### Task brief
Repeat exactly the lines below from the line that contains "viitoare, experiențe de" to the last line, inclusive, without the pictures.

== Exercise data ==

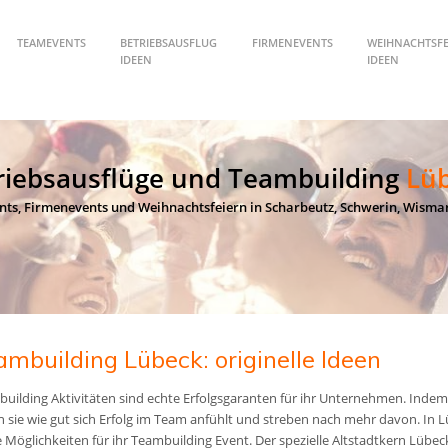
TEAMEVENTS
BETRIEBSAUSFLUG
FIRMENEVENTS
WEIHNACHTSFE
IDEEN
IDEEN
riebsausflüge und Teambuilding
Lü
ts, Firmenevents und Weihnachtsfeiern in Scharbeutz, Schwerin, Wismar
ambuilding Lübeck: originelle Ideen
uilding Aktivitäten sind echte Erfolgsgaranten für ihr Unternehmen. Ind
n sie wie gut sich Erfolg im Team anfühlt und streben nach mehr davon. In L
e Möglichkeiten für ihr Teambuilding Event. Der spezielle Altstadtkern Lü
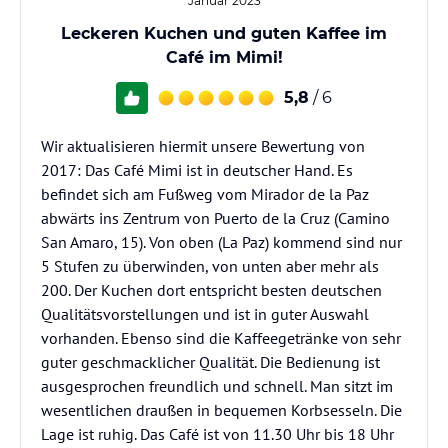
Januar 2023
Leckeren Kuchen und guten Kaffee im
Café im Mimi!
5,8
/ 6
Wir aktualisieren hiermit unsere Bewertung von
2017: Das Café Mimi ist in deutscher Hand. Es
befindet sich am Fußweg vom Mirador de la Paz
abwärts ins Zentrum von Puerto de la Cruz (Camino
San Amaro, 15). Von oben (La Paz) kommend sind nur
5 Stufen zu überwinden, von unten aber mehr als
200. Der Kuchen dort entspricht besten deutschen
Qualitätsvorstellungen und ist in guter Auswahl
vorhanden. Ebenso sind die Kaffeegetränke von sehr
guter geschmacklicher Qualität. Die Bedienung ist
ausgesprochen freundlich und schnell. Man sitzt im
wesentlichen draußen in bequemen Korbsesseln. Die
Lage ist ruhig. Das Café ist von 11.30 Uhr bis 18 Uhr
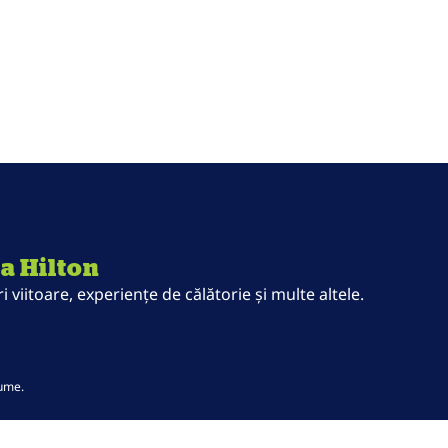
la Hilton
viitoare, experiențe de călătorie și multe altele.
ilă nouă
lume.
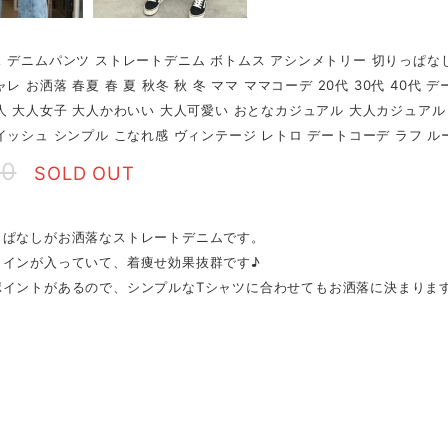
 デニムパンツ ストレートデニム ボトムス アシンメトリー 切りっぱな
レ お洒落 春夏 春 夏 秋冬 秋 冬 ママ ママコーデ 20代 30代 40代
人 大人女子 大人かわいい 大人可愛い おとなカジュアル 大人カジュアル
イッシュ シンプル こなれ感 ヴィンテージ レトロ デートコーデ ラフ ル
80
SOLD OUT
っぱなしがお洒落なストレートデニムです。
ラインが入っていて、着痩せ効果抜群です♪
ポイントがあるので、シンプルなTシャツに合わせてもお洒落に決まりま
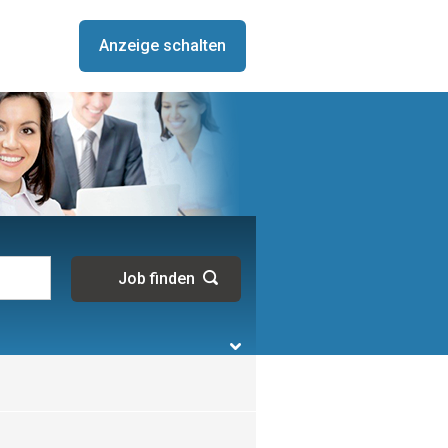
Anzeige schalten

===

### Result of the exercise
viitoare, experiențe de călătorie și multe altele.
ilă nouă
lume.
 デニムパンツ ストレートデニム ボトムス アシンメトリー 切りっぱな
レ お洒落 春夏 春 夏 秋冬 秋 冬 ママ ママコーデ 20代 30代 40代
人 大人女子 大人かわいい 大人可愛い おとなカジュアル 大人カジュアル
イッシュ シンプル こなれ感 ヴィンテージ レトロ デートコーデ ラフ ル
80
SOLD OUT
っぱなしがお洒落なストレートデニムです。
ラインが入っていて、着痩せ効果抜群です♪
ポイントがあるので、シンプルなTシャツに合わせてもお洒落に決まりま
Anzeige schalten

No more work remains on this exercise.